I would certainly not underestimate German. It is not possible to write texts in Czech and then have them translated by a Czech who speaks German. Despite the fact that our texts have always been translated by Germans, it happened to us several times that customers found our website to be untrustworthy because of grammatical mistakes. Therefore, I would definitely recommend having a professional German copywriter.
What plans do you have for the future?
Germany is a huge market, so we plan to focus exclusively on it in 2019. Great opportunity lies in countries like Switzerland, Austria, Denmark, Sweden, and Finland, which are interested in the environment as much as Germany, if not more. Denmark, for example, perceives insect as a protein of the future and promotes it. Last year alone, insects were mentioned 30 times during prime time.
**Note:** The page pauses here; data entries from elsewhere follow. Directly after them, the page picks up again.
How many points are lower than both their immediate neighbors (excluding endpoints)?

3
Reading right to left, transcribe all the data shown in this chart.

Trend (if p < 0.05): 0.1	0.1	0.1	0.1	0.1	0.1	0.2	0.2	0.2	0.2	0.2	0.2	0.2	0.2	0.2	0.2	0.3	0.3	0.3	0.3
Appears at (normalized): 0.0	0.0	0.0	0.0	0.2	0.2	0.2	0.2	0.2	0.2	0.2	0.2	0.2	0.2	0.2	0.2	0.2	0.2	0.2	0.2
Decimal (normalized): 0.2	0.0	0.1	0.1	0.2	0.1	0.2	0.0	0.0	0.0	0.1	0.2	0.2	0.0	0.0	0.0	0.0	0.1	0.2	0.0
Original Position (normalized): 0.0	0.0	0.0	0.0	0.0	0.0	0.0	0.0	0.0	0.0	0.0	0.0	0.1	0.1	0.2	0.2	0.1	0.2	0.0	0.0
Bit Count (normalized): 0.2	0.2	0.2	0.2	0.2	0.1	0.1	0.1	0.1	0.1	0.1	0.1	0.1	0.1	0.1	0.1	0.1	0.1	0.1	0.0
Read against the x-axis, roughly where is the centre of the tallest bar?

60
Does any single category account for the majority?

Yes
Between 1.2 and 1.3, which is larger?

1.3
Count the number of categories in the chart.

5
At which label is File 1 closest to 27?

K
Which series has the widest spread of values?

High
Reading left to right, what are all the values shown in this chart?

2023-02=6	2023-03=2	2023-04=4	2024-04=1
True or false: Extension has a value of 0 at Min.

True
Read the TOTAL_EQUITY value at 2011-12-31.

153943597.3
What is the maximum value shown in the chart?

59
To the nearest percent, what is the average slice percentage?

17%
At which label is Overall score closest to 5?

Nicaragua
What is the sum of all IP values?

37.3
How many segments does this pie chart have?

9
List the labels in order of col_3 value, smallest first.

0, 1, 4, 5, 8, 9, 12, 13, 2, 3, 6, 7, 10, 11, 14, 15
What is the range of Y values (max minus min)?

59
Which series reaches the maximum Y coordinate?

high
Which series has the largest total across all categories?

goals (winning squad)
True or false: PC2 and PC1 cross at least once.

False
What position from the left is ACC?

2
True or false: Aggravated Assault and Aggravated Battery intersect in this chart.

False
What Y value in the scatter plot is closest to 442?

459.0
If we are successful in Germany, it will be easier to get to these countries.
Has anyone advised you how to go to Germany?
We had to do 99 percent of work ourselves, but we got some help from the Czech branch of the German bank VR Volksbank. There are Czechs who help Czech entrepreneurs go to the German market.
Would you recommend the German market to other startups?
Yes, the market is great. Since Berlin and Munich are close, you can quickly test your product there. At the beginning, we spent a lot of time going to meetings and getting feedback. When we saw that the Germans liked our idea, we decided to focus on their market and work on it at full stretch.
Radek Hušek is a co-founder of the SENS startup. Prior to working at SENS, he sold his first company, which he founded during his bachelor studies at the University of Economics, Prague. He was admitted to the London School of Economics for master's degree, but did not start because he was fully engaged at SENS.